Records from a data source
┌──

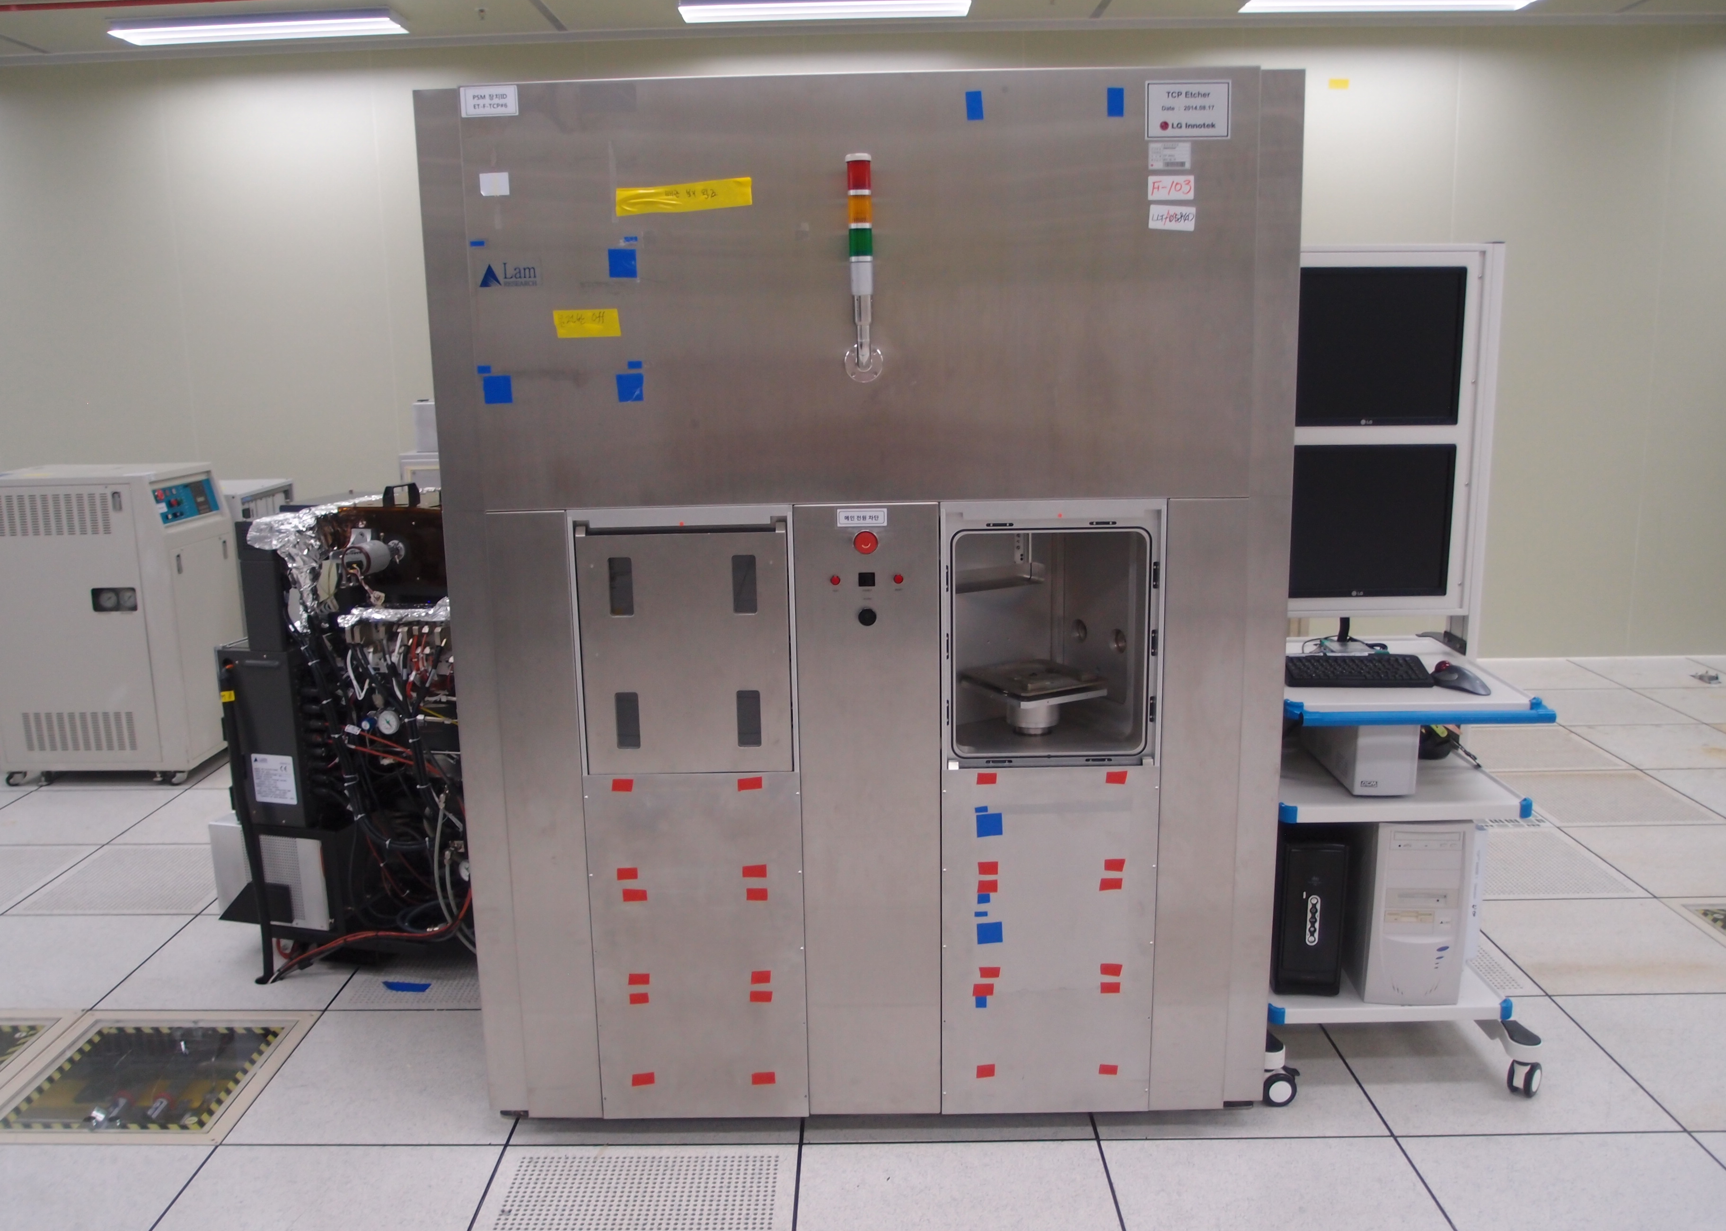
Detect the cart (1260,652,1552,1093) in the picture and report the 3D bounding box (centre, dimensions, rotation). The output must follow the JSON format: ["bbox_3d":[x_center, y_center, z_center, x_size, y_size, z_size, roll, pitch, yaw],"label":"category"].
[{"bbox_3d":[1.149,0.538,3.238,0.560,0.870,0.760,0,11,2],"label":"cart"}]

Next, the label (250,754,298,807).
[{"bbox_3d":[-1.466,0.409,3.476,0.117,0.124,0.006,2,11,15],"label":"label"}]

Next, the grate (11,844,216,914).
[{"bbox_3d":[-2.213,0.824,4.344,0.595,0.020,0.595,-1,11,0],"label":"grate"}]

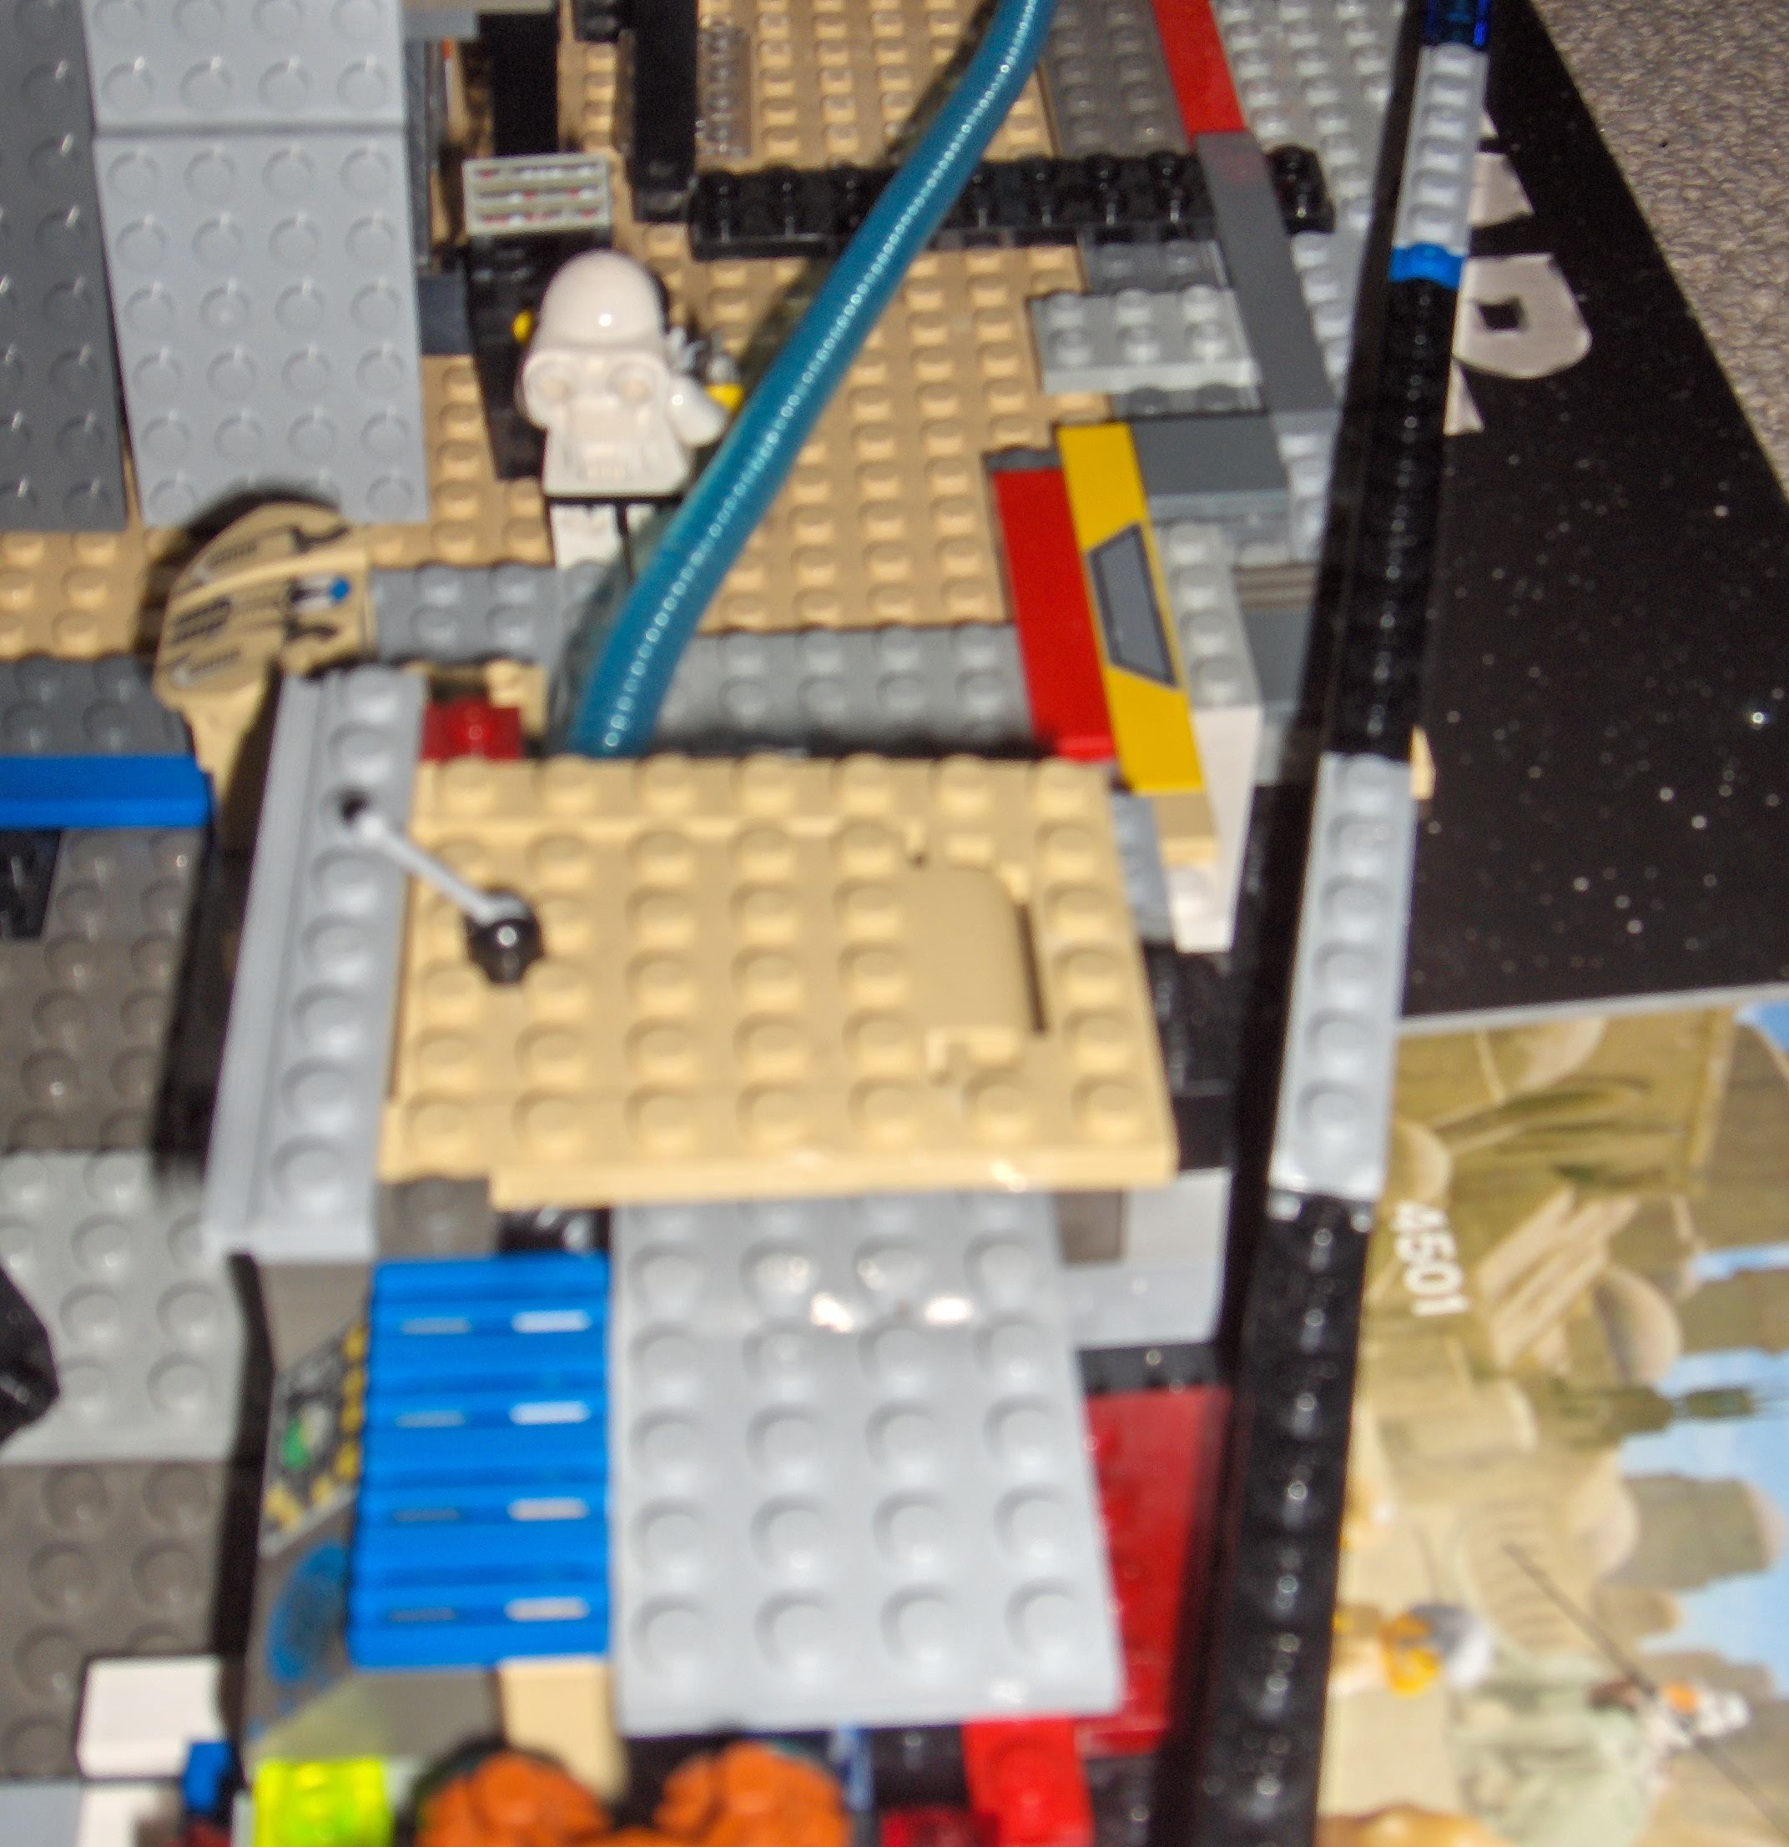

└──

◆ Task brief ◆
What is needed is an exact printout of every record above, with the pictures left out.

◆ Task answer ◆
Detect the cart (1260,652,1552,1093) in the picture and report the 3D bounding box (centre, dimensions, rotation). The output must follow the JSON format: ["bbox_3d":[x_center, y_center, z_center, x_size, y_size, z_size, roll, pitch, yaw],"label":"category"].
[{"bbox_3d":[1.149,0.538,3.238,0.560,0.870,0.760,0,11,2],"label":"cart"}]

Next, the label (250,754,298,807).
[{"bbox_3d":[-1.466,0.409,3.476,0.117,0.124,0.006,2,11,15],"label":"label"}]

Next, the grate (11,844,216,914).
[{"bbox_3d":[-2.213,0.824,4.344,0.595,0.020,0.595,-1,11,0],"label":"grate"}]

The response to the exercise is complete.